» **Work item**:
Find and copy the lines in the records beneath this task that contain the word "knee".
***
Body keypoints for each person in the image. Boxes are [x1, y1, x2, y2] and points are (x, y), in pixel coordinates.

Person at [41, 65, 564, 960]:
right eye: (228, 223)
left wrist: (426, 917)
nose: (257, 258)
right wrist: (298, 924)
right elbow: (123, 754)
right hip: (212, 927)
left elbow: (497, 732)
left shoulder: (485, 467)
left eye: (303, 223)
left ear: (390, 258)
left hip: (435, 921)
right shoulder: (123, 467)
***
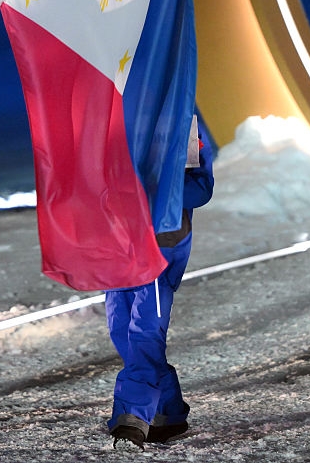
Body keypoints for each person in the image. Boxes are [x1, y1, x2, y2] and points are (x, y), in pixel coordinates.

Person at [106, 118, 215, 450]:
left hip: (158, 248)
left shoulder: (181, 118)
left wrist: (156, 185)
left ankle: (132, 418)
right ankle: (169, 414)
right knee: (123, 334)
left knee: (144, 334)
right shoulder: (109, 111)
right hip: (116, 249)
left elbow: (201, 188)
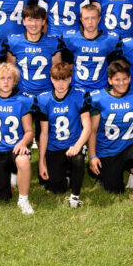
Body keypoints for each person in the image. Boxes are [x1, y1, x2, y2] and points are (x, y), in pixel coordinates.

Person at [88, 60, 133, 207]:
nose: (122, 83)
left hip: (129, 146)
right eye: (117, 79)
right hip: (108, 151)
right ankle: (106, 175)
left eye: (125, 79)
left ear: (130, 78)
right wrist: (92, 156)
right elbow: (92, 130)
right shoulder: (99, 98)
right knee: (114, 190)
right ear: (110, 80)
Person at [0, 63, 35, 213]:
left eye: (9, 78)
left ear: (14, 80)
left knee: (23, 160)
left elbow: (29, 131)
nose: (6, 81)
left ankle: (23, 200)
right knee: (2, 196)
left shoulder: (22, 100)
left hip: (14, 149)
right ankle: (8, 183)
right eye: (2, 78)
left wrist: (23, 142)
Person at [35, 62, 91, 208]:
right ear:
***
» **Solution to this problem**:
right knee: (123, 334)
left knee: (144, 334)
right knee: (114, 190)
left knee: (23, 160)
right knee: (2, 196)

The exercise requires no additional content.